To take advantage of prompt caching, agent architects should structure their context so that static content (system prompt, tool descriptions, fixed instructions) appears at the beginning, and dynamic content (recent messages, tool results) appears at the end. This maximizes the cacheable prefix and minimizes the per-turn cost. Rearranging tool descriptions or modifying the system prompt between turns breaks the cache and eliminates the savings.
Context compression techniques reduce the total token count without losing critical information. Structured data from tool results can be reformatted to remove redundant field names and whitespace. Long text outputs can be summarized to their essential facts. Previous reasoning traces that are no longer relevant can be removed. Each of these optimizations saves tokens, reduces cost, and potentially improves reasoning quality by reducing noise in the context.
Token counting should be done before sending requests to the model. Knowing exactly how many tokens the current context contains lets the agent runtime make informed decisions about what to include and what to trim.
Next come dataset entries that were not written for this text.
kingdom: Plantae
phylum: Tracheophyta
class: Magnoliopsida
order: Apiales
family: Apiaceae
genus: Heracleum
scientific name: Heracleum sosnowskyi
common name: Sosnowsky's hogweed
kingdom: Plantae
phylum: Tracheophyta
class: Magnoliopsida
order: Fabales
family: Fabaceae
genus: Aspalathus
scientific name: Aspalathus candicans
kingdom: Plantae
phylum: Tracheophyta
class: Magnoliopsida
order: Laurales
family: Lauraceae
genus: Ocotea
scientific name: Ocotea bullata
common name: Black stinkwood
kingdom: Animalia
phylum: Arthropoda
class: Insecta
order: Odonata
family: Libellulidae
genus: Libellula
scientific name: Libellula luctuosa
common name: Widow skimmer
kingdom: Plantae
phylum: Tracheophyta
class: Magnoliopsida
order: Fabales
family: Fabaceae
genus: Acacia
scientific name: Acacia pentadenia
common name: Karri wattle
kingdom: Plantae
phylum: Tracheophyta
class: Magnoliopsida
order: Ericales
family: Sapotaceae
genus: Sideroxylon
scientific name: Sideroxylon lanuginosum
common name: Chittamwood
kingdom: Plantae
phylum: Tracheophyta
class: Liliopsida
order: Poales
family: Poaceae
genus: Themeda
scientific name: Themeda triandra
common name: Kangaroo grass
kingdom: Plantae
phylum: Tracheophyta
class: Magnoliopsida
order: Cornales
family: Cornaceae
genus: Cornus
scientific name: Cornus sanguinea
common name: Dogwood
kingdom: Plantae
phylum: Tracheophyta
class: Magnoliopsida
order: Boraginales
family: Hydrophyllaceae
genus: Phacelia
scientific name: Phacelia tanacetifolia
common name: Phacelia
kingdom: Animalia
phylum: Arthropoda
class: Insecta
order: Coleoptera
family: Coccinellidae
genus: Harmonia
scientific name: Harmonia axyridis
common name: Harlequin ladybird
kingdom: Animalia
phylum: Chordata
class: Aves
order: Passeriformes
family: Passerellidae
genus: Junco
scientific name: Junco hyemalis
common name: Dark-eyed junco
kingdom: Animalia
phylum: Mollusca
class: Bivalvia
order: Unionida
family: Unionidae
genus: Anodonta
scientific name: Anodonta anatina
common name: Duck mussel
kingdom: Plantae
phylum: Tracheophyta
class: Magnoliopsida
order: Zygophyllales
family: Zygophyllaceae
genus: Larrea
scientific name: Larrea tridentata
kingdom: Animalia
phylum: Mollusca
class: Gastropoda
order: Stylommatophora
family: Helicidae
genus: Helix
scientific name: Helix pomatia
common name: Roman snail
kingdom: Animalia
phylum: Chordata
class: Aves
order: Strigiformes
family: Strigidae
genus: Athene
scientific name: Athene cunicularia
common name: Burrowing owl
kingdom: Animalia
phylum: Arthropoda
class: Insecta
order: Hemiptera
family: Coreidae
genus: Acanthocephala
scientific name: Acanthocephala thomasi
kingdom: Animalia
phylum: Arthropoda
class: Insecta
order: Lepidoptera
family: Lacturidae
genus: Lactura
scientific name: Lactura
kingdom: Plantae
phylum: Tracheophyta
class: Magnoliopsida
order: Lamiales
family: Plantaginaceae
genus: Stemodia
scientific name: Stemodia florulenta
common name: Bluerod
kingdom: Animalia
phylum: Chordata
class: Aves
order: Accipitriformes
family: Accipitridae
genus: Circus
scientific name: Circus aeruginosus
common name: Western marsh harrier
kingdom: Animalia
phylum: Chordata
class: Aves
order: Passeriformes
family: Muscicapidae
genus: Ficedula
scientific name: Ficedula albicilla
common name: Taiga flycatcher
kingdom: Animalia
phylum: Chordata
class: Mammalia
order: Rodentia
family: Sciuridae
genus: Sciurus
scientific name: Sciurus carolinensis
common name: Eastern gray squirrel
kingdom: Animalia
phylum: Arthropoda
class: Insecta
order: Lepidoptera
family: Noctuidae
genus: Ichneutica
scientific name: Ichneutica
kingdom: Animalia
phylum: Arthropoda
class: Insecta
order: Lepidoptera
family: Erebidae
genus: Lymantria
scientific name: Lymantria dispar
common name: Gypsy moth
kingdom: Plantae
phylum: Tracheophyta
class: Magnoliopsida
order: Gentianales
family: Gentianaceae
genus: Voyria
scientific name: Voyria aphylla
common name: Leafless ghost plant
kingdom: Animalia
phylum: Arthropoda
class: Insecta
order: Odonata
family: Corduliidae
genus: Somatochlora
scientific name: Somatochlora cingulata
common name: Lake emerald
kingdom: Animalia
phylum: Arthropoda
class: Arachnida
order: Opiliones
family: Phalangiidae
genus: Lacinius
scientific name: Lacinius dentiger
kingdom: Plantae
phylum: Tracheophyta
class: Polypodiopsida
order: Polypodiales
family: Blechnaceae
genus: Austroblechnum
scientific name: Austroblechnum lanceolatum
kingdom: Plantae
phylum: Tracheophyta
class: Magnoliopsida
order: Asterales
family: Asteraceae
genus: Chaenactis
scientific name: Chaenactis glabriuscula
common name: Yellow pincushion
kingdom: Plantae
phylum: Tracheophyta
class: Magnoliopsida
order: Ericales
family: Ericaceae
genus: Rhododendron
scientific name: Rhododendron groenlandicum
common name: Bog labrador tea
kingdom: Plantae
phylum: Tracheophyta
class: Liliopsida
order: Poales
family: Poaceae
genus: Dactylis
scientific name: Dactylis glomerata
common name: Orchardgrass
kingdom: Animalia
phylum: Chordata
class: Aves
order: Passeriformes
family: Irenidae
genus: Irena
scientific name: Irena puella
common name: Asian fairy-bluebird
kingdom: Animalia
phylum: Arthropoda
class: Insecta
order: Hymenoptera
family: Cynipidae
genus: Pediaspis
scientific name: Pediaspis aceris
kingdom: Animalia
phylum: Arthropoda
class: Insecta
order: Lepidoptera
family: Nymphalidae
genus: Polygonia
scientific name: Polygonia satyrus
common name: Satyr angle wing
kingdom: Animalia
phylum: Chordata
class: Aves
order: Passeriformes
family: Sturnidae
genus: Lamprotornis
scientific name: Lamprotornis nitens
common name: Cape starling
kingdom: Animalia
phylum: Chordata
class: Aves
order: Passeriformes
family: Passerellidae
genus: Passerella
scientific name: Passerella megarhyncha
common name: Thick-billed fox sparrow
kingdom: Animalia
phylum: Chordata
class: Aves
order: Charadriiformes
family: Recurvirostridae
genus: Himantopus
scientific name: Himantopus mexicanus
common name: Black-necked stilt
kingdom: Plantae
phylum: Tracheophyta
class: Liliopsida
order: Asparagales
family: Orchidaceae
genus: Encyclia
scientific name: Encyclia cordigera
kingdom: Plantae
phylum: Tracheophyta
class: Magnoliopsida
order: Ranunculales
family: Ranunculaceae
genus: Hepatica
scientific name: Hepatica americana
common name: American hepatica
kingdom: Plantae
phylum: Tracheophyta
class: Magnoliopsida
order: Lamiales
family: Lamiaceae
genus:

Most model provider SDKs include token counting functions that match the model internal tokenizer, giving accurate counts without making an API call.
Multi-turn context budgeting allocates portions of the context window to different content types across an entire task. A budget might reserve 3,000 tokens for the system prompt, 5,000 tokens for tool descriptions, 2,000 tokens for the state object, and allocate the remaining capacity to conversation history and tool results. When the total approaches the budget limit, the system applies compression strategies to the categories that are most compressible (typically older conversation history) while protecting categories that must remain complete (system prompt, current state). This disciplined approach prevents unexpected context overflow and ensures that critical information is never lost to truncation.
Context window management is a core agent design challenge. The strategy you choose affects cost, speed, reasoning quality, and the types of tasks your agent can handle. There is no universal best approach, only tradeoffs that need to be matched to your specific use case.